Text under study ▸
────────────────────────────────────────

# "Old Towne Orange" monthly Ride, April10th, 2022 OC CA



## tripple3 (Mar 29, 2022)

Palm Sunday! Love PALMS!
Old Towne Orange Monthly Bike Ride, April 10th, 2022
What: Vintage Bike Ride through historic neighborhoods and bike trails. We will stop at interesting locations and finish with a lunch stop.
Theme: SPRING!🥳😎🥰
When: Sunday Apr.10th, Meet at 10:00am and kickstands up at 10:30am Sharp. Every 2nd Sunday, every month.😁
Where: Ride starts at the fountain in the middle of the traffic circle at Chapman and Glassell in the city of Orange.
Who: Anyone who can ride a bike. We ask for vintage or classic type bicycles only. Pace is slow-ish and hills _are minimal_.
Always a great time; come on out, let's Ride.




The morning after Mike's Swap/Show; @fordmike65 (in Monrovia);
always 1 week after the Cyclone Coaster ride in Long Beach.
A bunch of Like-minded folks, that get to do it ALL, almost....😊


----------



## OC54 (Apr 2, 2022)

I think the car show will be going on. 
If so no prob. just need to walk your bikes like we have in the past.


----------



## slick (Apr 2, 2022)

We will be in town for the swap and this ride. It will be our first Orange ride. Can't wait!


----------



## tripple3 (Apr 8, 2022)

slick said:


> We will be in town for the swap and this ride. It will be our first Orange ride. Can't wait!



This is Awesome! 
Looking forward to seeing you both!
Feels like the first time for me too!!!😂
PALM SUNDAY!
Gather 'round Marty @cyclingday while we roll,
he can tell us both common and Latin name,
where they're from,
when they got to U.S.A.,
where they grow best, fruits-or-not, common issues,...
All the good-Stuff!🥳🤩😎🤓🧐
Welcome to So. Cal @slick


----------



## mrg (Apr 8, 2022)

@tripple3, think you might want to check but it's the car show Sunday so the fountain park is usually closed & surrounded by vendors?


----------



## tripple3 (Apr 8, 2022)

OC54 said:


> I think the car show will be going on.
> If so no prob. just need to walk your bikes like we have in the past.






mrg said:


> @tripple3, think you might want to check but it's the car show Sunday so the fountain park is usually closed & surrounded by vendors?

────────────────────────────────────────

Request a ▸ Find each line of the records containing the string "chart", and copy those lines out. Case counts.
The ride thread and the records are unrelated to each other.

────────────────────────────────────────

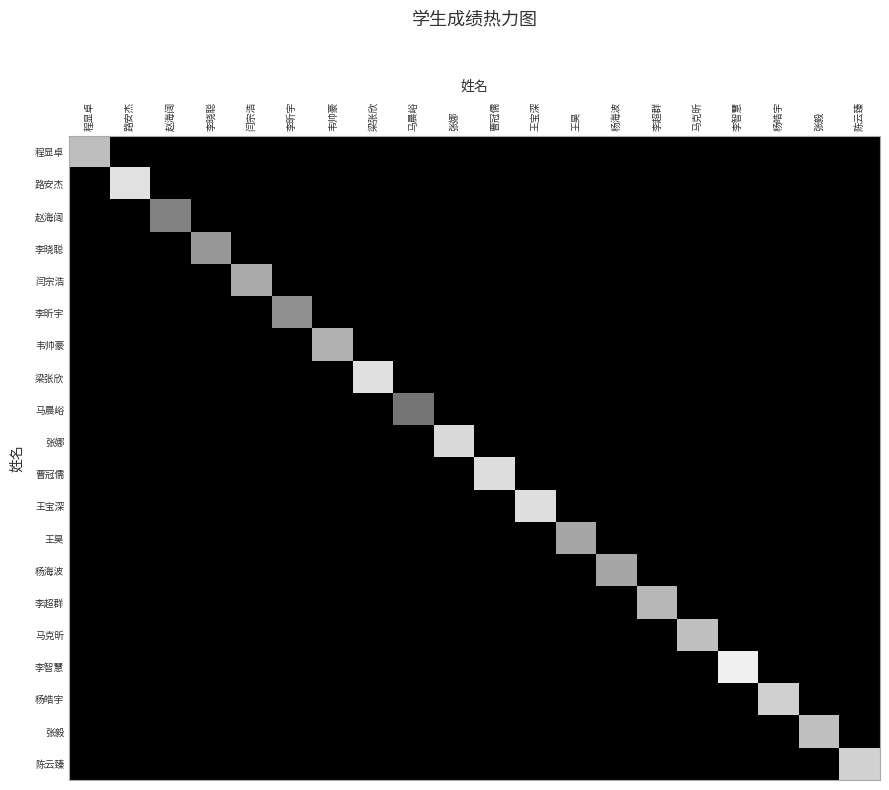

Reading right to left, extract all data points from this chart.

程显卓: 陈云臻=0.0	张毅=0.0	杨皓宇=0.0	李智慧=0.0	马克昕=0.0	李超群=0.0	杨海波=0.0	王昊=0.0	王宝深=0.0	曹冠儒=0.0	张娜=0.0	马晨峪=0.0	梁张欣=0.0	韦帅豪=0.0	李昕宇=0.0	闫宗浩=0.0	李晓聪=0.0	赵海阔=0.0	路安杰=0.0	程显卓=74.5
路安杰: 陈云臻=0.0	张毅=0.0	杨皓宇=0.0	李智慧=0.0	马克昕=0.0	李超群=0.0	杨海波=0.0	王昊=0.0	王宝深=0.0	曹冠儒=0.0	张娜=0.0	马晨峪=0.0	梁张欣=0.0	韦帅豪=0.0	李昕宇=0.0	闫宗浩=0.0	李晓聪=0.0	赵海阔=0.0	路安杰=88.0	程显卓=0.0
赵海阔: 陈云臻=0.0	张毅=0.0	杨皓宇=0.0	李智慧=0.0	马克昕=0.0	李超群=0.0	杨海波=0.0	王昊=0.0	王宝深=0.0	曹冠儒=0.0	张娜=0.0	马晨峪=0.0	梁张欣=0.0	韦帅豪=0.0	李昕宇=0.0	闫宗浩=0.0	李晓聪=0.0	赵海阔=51.0	路安杰=0.0	程显卓=0.0
李晓聪: 陈云臻=0.0	张毅=0.0	杨皓宇=0.0	李智慧=0.0	马克昕=0.0	李超群=0.0	杨海波=0.0	王昊=0.0	王宝深=0.0	曹冠儒=0.0	张娜=0.0	马晨峪=0.0	梁张欣=0.0	韦帅豪=0.0	李昕宇=0.0	闫宗浩=0.0	李晓聪=59.0	赵海阔=0.0	路安杰=0.0	程显卓=0.0
闫宗浩: 陈云臻=0.0	张毅=0.0	杨皓宇=0.0	李智慧=0.0	马克昕=0.0	李超群=0.0	杨海波=0.0	王昊=0.0	王宝深=0.0	曹冠儒=0.0	张娜=0.0	马晨峪=0.0	梁张欣=0.0	韦帅豪=0.0	李昕宇=0.0	闫宗浩=67.0	李晓聪=0.0	赵海阔=0.0	路安杰=0.0	程显卓=0.0
李昕宇: 陈云臻=0.0	张毅=0.0	杨皓宇=0.0	李智慧=0.0	马克昕=0.0	李超群=0.0	杨海波=0.0	王昊=0.0	王宝深=0.0	曹冠儒=0.0	张娜=0.0	马晨峪=0.0	梁张欣=0.0	韦帅豪=0.0	李昕宇=57.0	闫宗浩=0.0	李晓聪=0.0	赵海阔=0.0	路安杰=0.0	程显卓=0.0
韦帅豪: 陈云臻=0.0	张毅=0.0	杨皓宇=0.0	李智慧=0.0	马克昕=0.0	李超群=0.0	杨海波=0.0	王昊=0.0	王宝深=0.0	曹冠儒=0.0	张娜=0.0	马晨峪=0.0	梁张欣=0.0	韦帅豪=69.0	李昕宇=0.0	闫宗浩=0.0	李晓聪=0.0	赵海阔=0.0	路安杰=0.0	程显卓=0.0
梁张欣: 陈云臻=0.0	张毅=0.0	杨皓宇=0.0	李智慧=0.0	马克昕=0.0	李超群=0.0	杨海波=0.0	王昊=0.0	王宝深=0.0	曹冠儒=0.0	张娜=0.0	马晨峪=0.0	梁张欣=87.5	韦帅豪=0.0	李昕宇=0.0	闫宗浩=0.0	李晓聪=0.0	赵海阔=0.0	路安杰=0.0	程显卓=0.0
马晨峪: 陈云臻=0.0	张毅=0.0	杨皓宇=0.0	李智慧=0.0	马克昕=0.0	李超群=0.0	杨海波=0.0	王昊=0.0	王宝深=0.0	曹冠儒=0.0	张娜=0.0	马晨峪=45.5	梁张欣=0.0	韦帅豪=0.0	李昕宇=0.0	闫宗浩=0.0	李晓聪=0.0	赵海阔=0.0	路安杰=0.0	程显卓=0.0
张娜: 陈云臻=0.0	张毅=0.0	杨皓宇=0.0	李智慧=0.0	马克昕=0.0	李超群=0.0	杨海波=0.0	王昊=0.0	王宝深=0.0	曹冠儒=0.0	张娜=85.5	马晨峪=0.0	梁张欣=0.0	韦帅豪=0.0	李昕宇=0.0	闫宗浩=0.0	李晓聪=0.0	赵海阔=0.0	路安杰=0.0	程显卓=0.0
曹冠儒: 陈云臻=0.0	张毅=0.0	杨皓宇=0.0	李智慧=0.0	马克昕=0.0	李超群=0.0	杨海波=0.0	王昊=0.0	王宝深=0.0	曹冠儒=86.5	张娜=0.0	马晨峪=0.0	梁张欣=0.0	韦帅豪=0.0	李昕宇=0.0	闫宗浩=0.0	李晓聪=0.0	赵海阔=0.0	路安杰=0.0	程显卓=0.0
王宝深: 陈云臻=0.0	张毅=0.0	杨皓宇=0.0	李智慧=0.0	马克昕=0.0	李超群=0.0	杨海波=0.0	王昊=0.0	王宝深=87.0	曹冠儒=0.0	张娜=0.0	马晨峪=0.0	梁张欣=0.0	韦帅豪=0.0	李昕宇=0.0	闫宗浩=0.0	李晓聪=0.0	赵海阔=0.0	路安杰=0.0	程显卓=0.0
王昊: 陈云臻=0.0	张毅=0.0	杨皓宇=0.0	李智慧=0.0	马克昕=0.0	李超群=0.0	杨海波=0.0	王昊=65.0	王宝深=0.0	曹冠儒=0.0	张娜=0.0	马晨峪=0.0	梁张欣=0.0	韦帅豪=0.0	李昕宇=0.0	闫宗浩=0.0	李晓聪=0.0	赵海阔=0.0	路安杰=0.0	程显卓=0.0
杨海波: 陈云臻=0.0	张毅=0.0	杨皓宇=0.0	李智慧=0.0	马克昕=0.0	李超群=0.0	杨海波=65.0	王昊=0.0	王宝深=0.0	曹冠儒=0.0	张娜=0.0	马晨峪=0.0	梁张欣=0.0	韦帅豪=0.0	李昕宇=0.0	闫宗浩=0.0	李晓聪=0.0	赵海阔=0.0	路安杰=0.0	程显卓=0.0
李超群: 陈云臻=0.0	张毅=0.0	杨皓宇=0.0	李智慧=0.0	马克昕=0.0	李超群=71.5	杨海波=0.0	王昊=0.0	王宝深=0.0	曹冠儒=0.0	张娜=0.0	马晨峪=0.0	梁张欣=0.0	韦帅豪=0.0	李昕宇=0.0	闫宗浩=0.0	李晓聪=0.0	赵海阔=0.0	路安杰=0.0	程显卓=0.0
马克昕: 陈云臻=0.0	张毅=0.0	杨皓宇=0.0	李智慧=0.0	马克昕=75.0	李超群=0.0	杨海波=0.0	王昊=0.0	王宝深=0.0	曹冠儒=0.0	张娜=0.0	马晨峪=0.0	梁张欣=0.0	韦帅豪=0.0	李昕宇=0.0	闫宗浩=0.0	李晓聪=0.0	赵海阔=0.0	路安杰=0.0	程显卓=0.0
李智慧: 陈云臻=0.0	张毅=0.0	杨皓宇=0.0	李智慧=94.0	马克昕=0.0	李超群=0.0	杨海波=0.0	王昊=0.0	王宝深=0.0	曹冠儒=0.0	张娜=0.0	马晨峪=0.0	梁张欣=0.0	韦帅豪=0.0	李昕宇=0.0	闫宗浩=0.0	李晓聪=0.0	赵海阔=0.0	路安杰=0.0	程显卓=0.0
杨皓宇: 陈云臻=0.0	张毅=0.0	杨皓宇=81.5	李智慧=0.0	马克昕=0.0	李超群=0.0	杨海波=0.0	王昊=0.0	王宝深=0.0	曹冠儒=0.0	张娜=0.0	马晨峪=0.0	梁张欣=0.0	韦帅豪=0.0	李昕宇=0.0	闫宗浩=0.0	李晓聪=0.0	赵海阔=0.0	路安杰=0.0	程显卓=0.0
张毅: 陈云臻=0.0	张毅=75.0	杨皓宇=0.0	李智慧=0.0	马克昕=0.0	李超群=0.0	杨海波=0.0	王昊=0.0	王宝深=0.0	曹冠儒=0.0	张娜=0.0	马晨峪=0.0	梁张欣=0.0	韦帅豪=0.0	李昕宇=0.0	闫宗浩=0.0	李晓聪=0.0	赵海阔=0.0	路安杰=0.0	程显卓=0.0
陈云臻: 陈云臻=82.0	张毅=0.0	杨皓宇=0.0	李智慧=0.0	马克昕=0.0	李超群=0.0	杨海波=0.0	王昊=0.0	王宝深=0.0	曹冠儒=0.0	张娜=0.0	马晨峪=0.0	梁张欣=0.0	韦帅豪=0.0	李昕宇=0.0	闫宗浩=0.0	李晓聪=0.0	赵海阔=0.0	路安杰=0.0	程显卓=0.0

────────────────────────────────────────

Request b ▸ Render this sentence from the ride thread in Spanish: "We will stop at interesting locations and finish with a lunch stop."

Expected answer a ▸
Reading right to left, extract all data points from this chart.

Expected answer b ▸ Haremos paradas en lugares interesantes y terminaremos con una parada para almorzar.